Could you report every line from the entries that includes the word "Harris"?

(Recorded data)
•••••
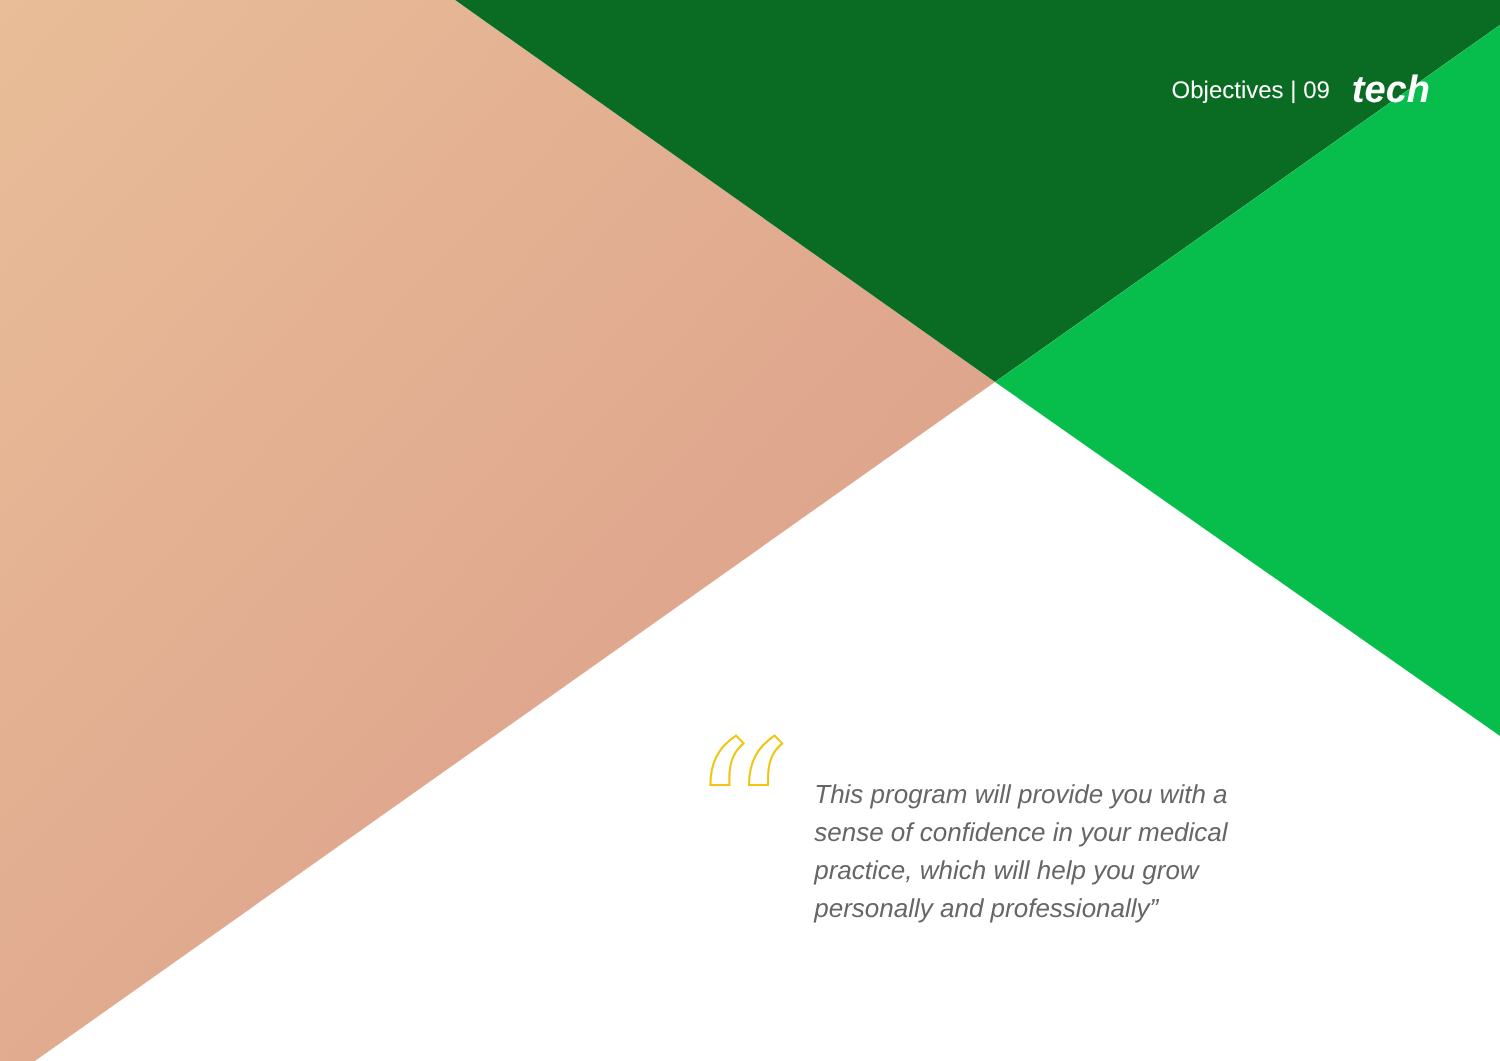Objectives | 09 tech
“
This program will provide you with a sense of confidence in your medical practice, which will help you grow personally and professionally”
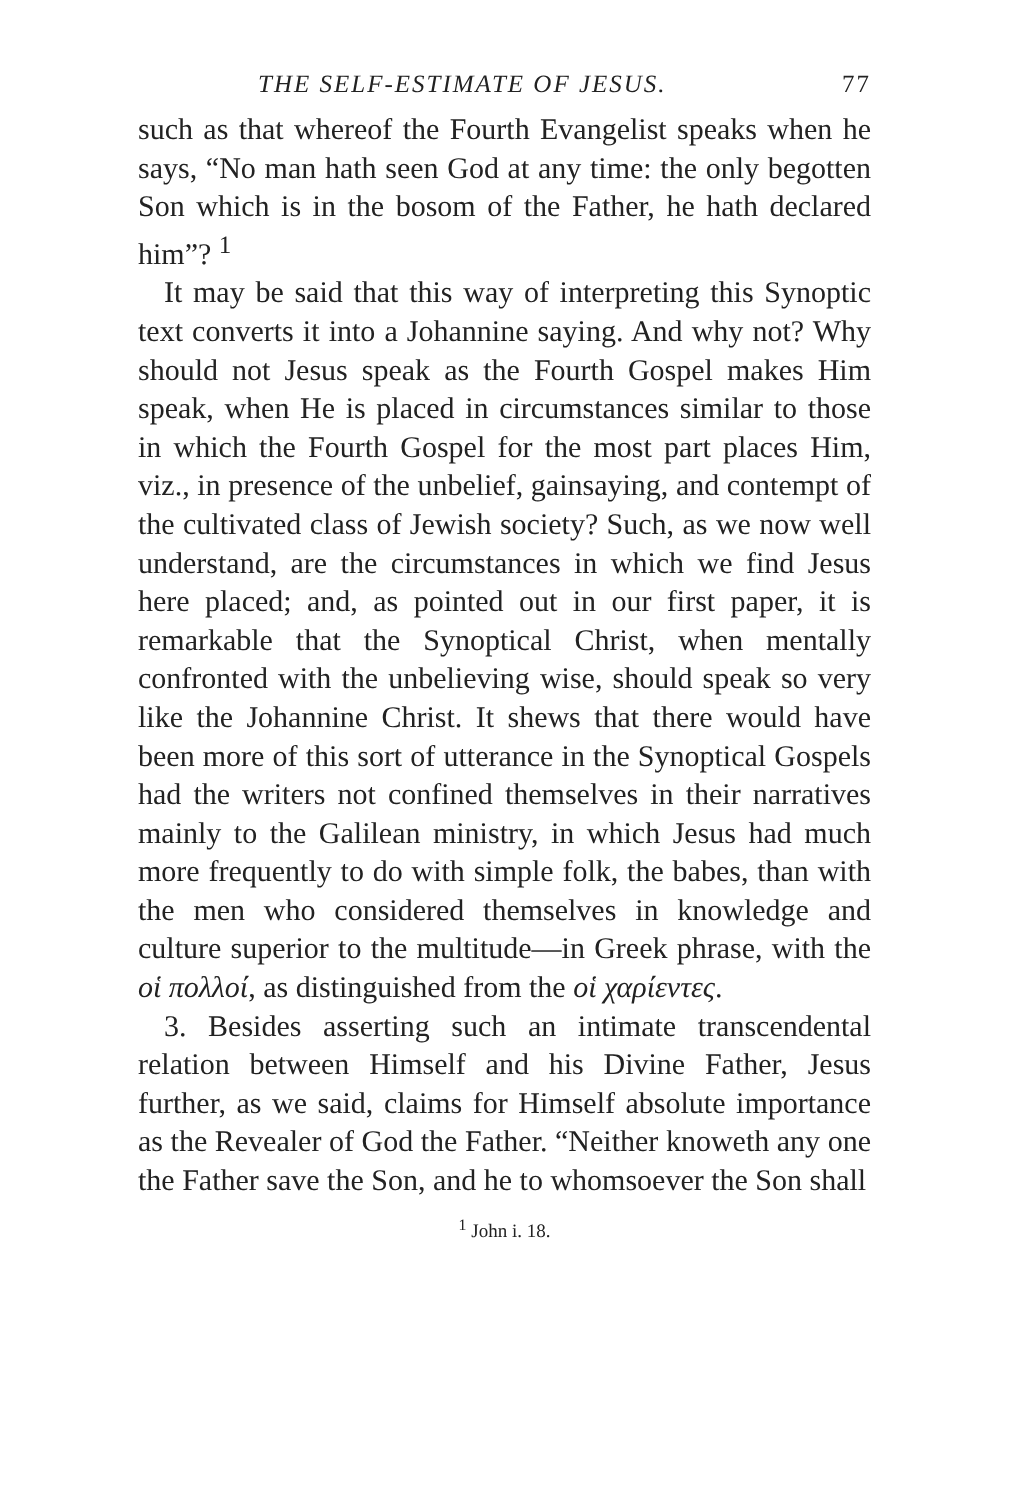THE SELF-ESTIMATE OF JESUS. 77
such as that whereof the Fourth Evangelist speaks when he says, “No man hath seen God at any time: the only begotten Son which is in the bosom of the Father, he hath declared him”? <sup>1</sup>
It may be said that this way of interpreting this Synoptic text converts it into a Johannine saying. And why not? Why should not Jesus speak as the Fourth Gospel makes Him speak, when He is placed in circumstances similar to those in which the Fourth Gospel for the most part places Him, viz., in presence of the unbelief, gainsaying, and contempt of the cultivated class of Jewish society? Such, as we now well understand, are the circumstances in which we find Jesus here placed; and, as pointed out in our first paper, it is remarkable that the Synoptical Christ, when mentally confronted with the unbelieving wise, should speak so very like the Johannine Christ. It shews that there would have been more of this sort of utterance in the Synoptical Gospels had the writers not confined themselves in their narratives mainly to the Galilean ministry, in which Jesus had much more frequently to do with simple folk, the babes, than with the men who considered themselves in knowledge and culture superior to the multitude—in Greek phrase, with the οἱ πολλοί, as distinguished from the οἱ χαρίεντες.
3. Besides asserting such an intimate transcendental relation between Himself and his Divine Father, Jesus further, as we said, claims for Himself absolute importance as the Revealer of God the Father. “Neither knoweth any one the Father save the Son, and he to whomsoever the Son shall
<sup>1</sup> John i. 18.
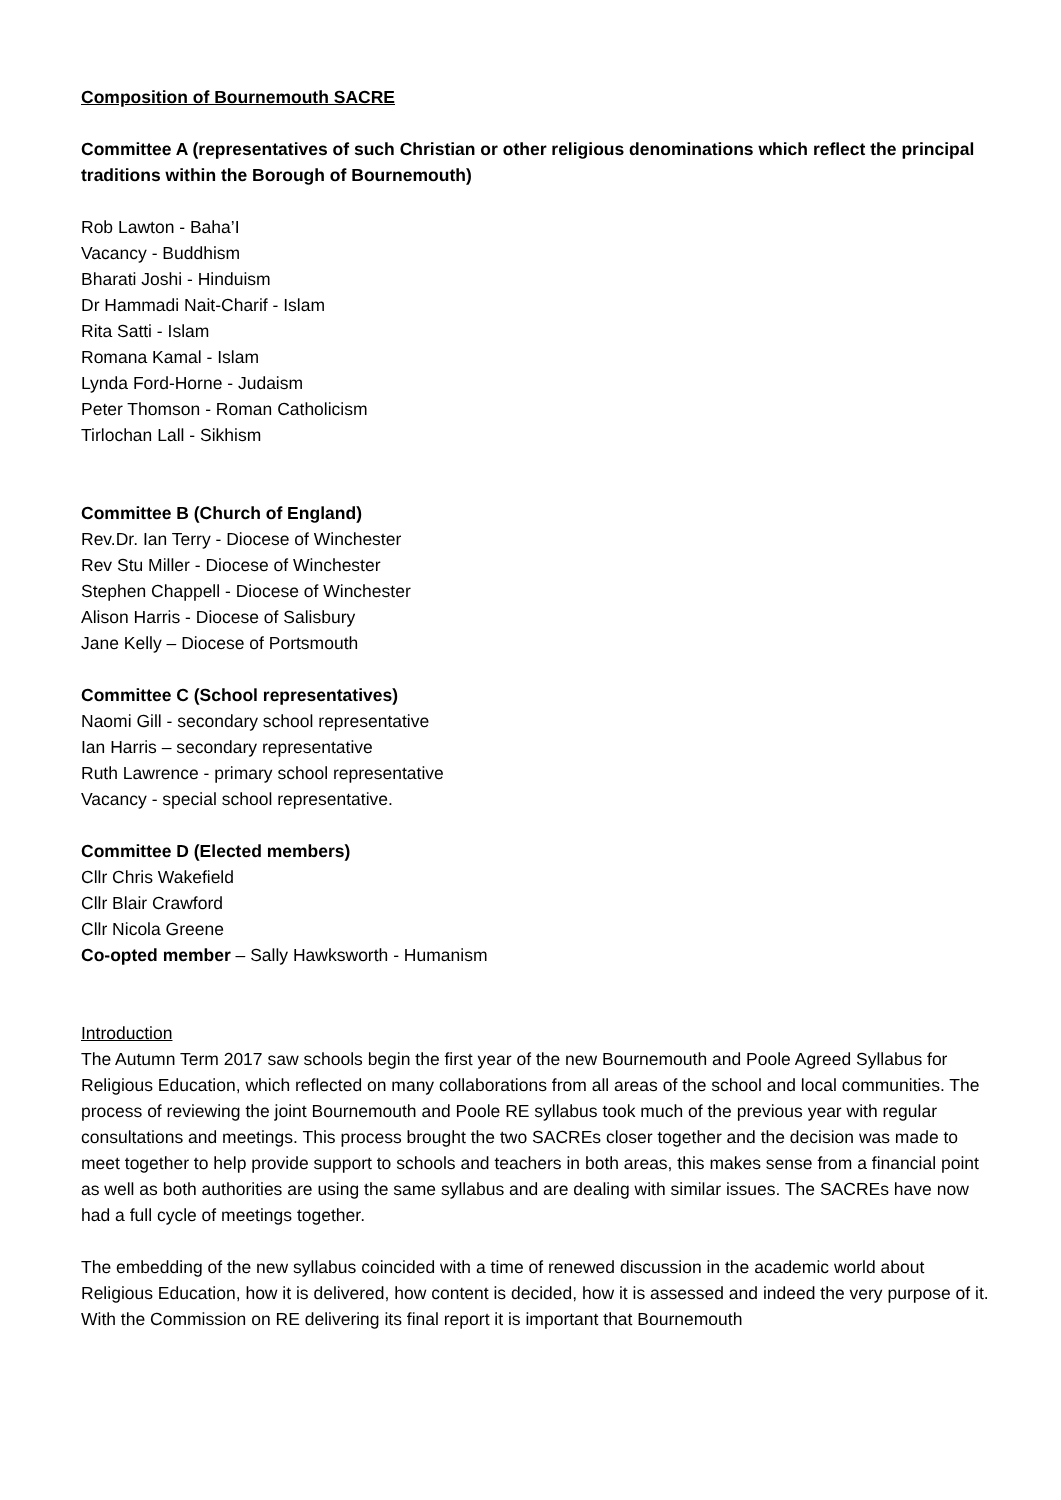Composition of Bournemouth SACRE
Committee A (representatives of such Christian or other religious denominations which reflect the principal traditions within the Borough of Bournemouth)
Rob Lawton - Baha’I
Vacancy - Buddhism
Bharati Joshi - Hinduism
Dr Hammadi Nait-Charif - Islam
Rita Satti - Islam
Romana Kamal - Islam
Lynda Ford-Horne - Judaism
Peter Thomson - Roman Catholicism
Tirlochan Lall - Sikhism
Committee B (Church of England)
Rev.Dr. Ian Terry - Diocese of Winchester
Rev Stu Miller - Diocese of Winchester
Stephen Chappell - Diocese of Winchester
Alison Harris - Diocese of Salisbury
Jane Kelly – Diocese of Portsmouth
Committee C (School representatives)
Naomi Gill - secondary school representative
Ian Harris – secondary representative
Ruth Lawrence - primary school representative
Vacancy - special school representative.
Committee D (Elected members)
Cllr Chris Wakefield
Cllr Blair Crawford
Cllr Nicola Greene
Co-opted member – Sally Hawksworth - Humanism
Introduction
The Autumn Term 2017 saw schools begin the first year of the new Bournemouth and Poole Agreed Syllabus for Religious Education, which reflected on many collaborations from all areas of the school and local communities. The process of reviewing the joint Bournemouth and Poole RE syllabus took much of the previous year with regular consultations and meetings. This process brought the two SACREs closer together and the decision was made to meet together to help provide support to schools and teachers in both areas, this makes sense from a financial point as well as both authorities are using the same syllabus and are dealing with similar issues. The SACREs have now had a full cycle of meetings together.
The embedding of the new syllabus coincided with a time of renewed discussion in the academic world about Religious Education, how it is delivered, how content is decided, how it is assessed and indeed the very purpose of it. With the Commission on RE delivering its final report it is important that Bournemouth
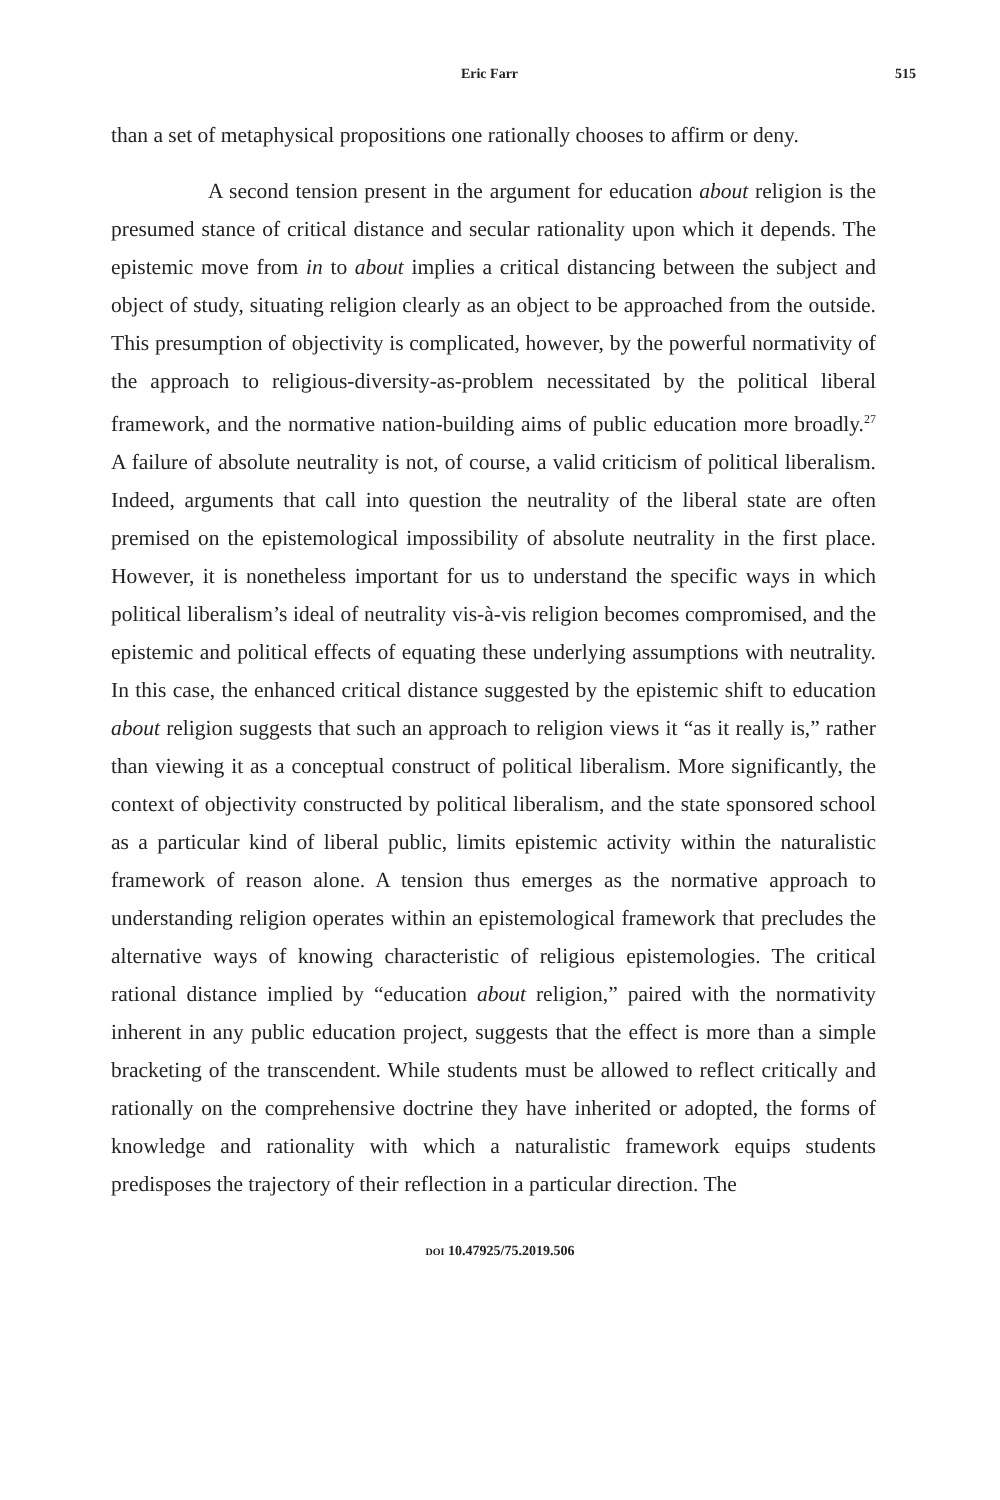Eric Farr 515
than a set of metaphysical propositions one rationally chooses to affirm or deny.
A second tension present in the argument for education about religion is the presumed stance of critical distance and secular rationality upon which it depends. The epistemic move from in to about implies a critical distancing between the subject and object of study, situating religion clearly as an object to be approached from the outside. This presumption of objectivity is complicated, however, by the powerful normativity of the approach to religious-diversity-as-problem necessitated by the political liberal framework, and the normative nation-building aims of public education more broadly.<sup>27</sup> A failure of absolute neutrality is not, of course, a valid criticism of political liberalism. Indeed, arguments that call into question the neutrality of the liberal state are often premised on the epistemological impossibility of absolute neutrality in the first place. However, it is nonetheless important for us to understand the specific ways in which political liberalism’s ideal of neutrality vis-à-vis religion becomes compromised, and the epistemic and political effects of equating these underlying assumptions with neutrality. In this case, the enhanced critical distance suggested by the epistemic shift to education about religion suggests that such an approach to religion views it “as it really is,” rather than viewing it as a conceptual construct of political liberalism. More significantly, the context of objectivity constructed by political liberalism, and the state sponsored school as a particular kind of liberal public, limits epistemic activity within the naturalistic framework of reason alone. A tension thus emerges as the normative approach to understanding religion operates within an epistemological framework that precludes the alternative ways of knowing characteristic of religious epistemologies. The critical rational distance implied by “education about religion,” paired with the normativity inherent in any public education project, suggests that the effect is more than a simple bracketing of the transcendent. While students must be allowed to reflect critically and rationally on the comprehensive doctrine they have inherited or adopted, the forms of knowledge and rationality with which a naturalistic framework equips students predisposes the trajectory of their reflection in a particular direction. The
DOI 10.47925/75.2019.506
•••••
**THE ANSWER**
Alison Harris - Diocese of Salisbury
Ian Harris – secondary representative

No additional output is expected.